Wenn man mit dem e-Bike durch die Wälder von Heidenrod fährt, passiert etwas, das sich schwer in Worte fassen lässt: Der Lärm der Welt wird leiser. Es ist nicht nur die Stille, die hier herrscht, sondern eine ganz eigene Präsenz. Viele suchen hier nur Erholung, doch wer genauer hinsieht – oder durch den Sucher einer Kamera blickt –, entdeckt eine völlig andere Welt. Ich habe mich auf die Suche nach diesen Momenten gemacht, in denen der Wald seine Maske fallen lässt und sein wahres Gesicht zeigt.

Der Wald ist kein Ort, den man besucht. Es ist ein Ort, an dem man zu Hause ist. Man muss nur lernen, der Stille zuzuhören, denn sie hat eine eigene Sprache, die weit mehr verrät als jede Wanderkarte.“

Der Weg ist das Ziel – und das Geheimnis

Doch wie findet man diese Orte?

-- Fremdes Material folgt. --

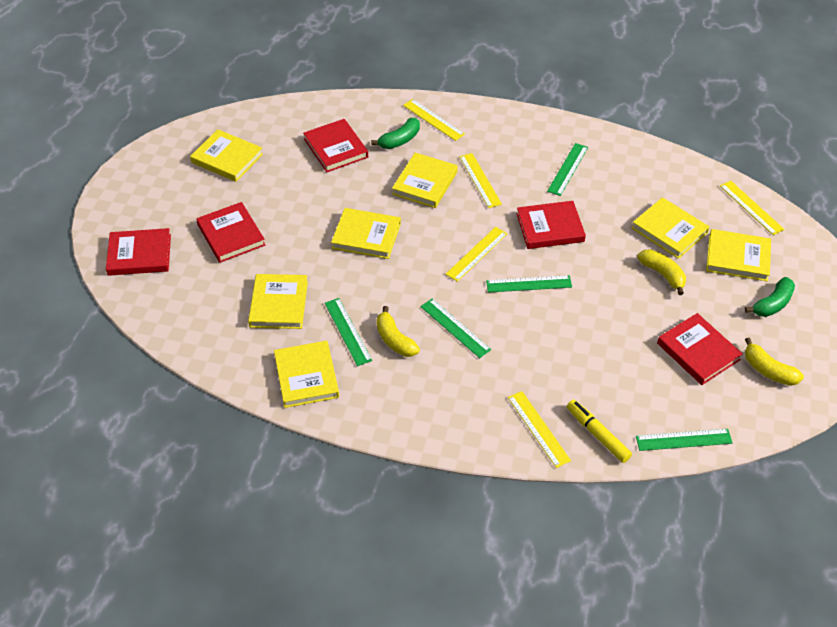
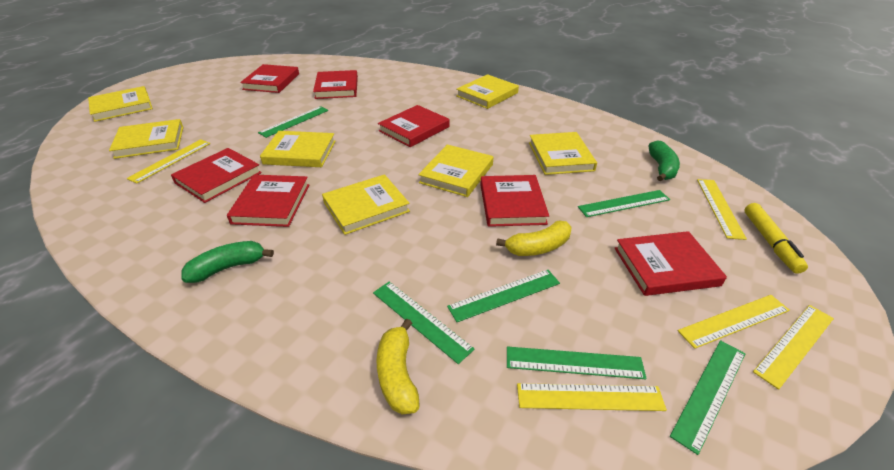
green ruler: [325,298,372,366] [421,299,491,358] [486,275,572,293] [547,143,588,196] [636,429,733,451] = 5 -> [258,106,328,138] [373,281,475,364] [447,270,560,322] [507,346,647,379] [578,190,670,217] [670,340,745,455] = 6
red book: [106,228,171,276] [196,202,265,263] [303,119,368,172] [517,201,586,249] [657,313,743,385] = 5 -> [171,148,262,203] [227,175,309,227] [240,64,299,93] [313,70,358,99] [378,105,450,147] [480,175,549,227] [614,231,727,296] = 7
yellow banana: [376,306,420,357] [637,249,686,295] [745,337,804,386] = 3 -> [377,319,420,415] [496,220,571,256] = 2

Wandern ist für mich die ehrlichste Art, den Rheingau-Taunus zu lesen. Es geht dabei nicht um das „Kilometer-Fressen“, sondern um den bewussten Schritt. In Heidenrod haben wir ein Wegenetz, das weit über die bekannten Pfade hinausgeht. Ob auf den zertifizierten Wispertrails oder auf den kleinen, fast vergessenen Pfaden, die sich tief in die Täler schlängeln: Wer zu Fuß unterwegs ist, nimmt den Wald anders wahr. Man riecht das feuchte Moos, hört den Specht in der Ferne und bemerkt das erste Licht, das sich seinen Weg durch das Blätterdach bahnt.

Als Fotograf ist das Wandern für mich die perfekte Ergänzung zum e-Bike: Das Rad bringt mich weit hinein in die Natur, aber die Wanderschuhe erlauben es mir, an den Stellen stehen zu bleiben, an denen das Foto wartet. Wenn du selbst auf Entdeckungsreise gehen willst, empfehle ich dir: Nimm dir die Zeit, abseits der Hauptwege zu schauen. Die schönsten Geheimnisse liegen oft genau dort, wo der Weg schmaler wird und das Handy keinen Empfang mehr hat.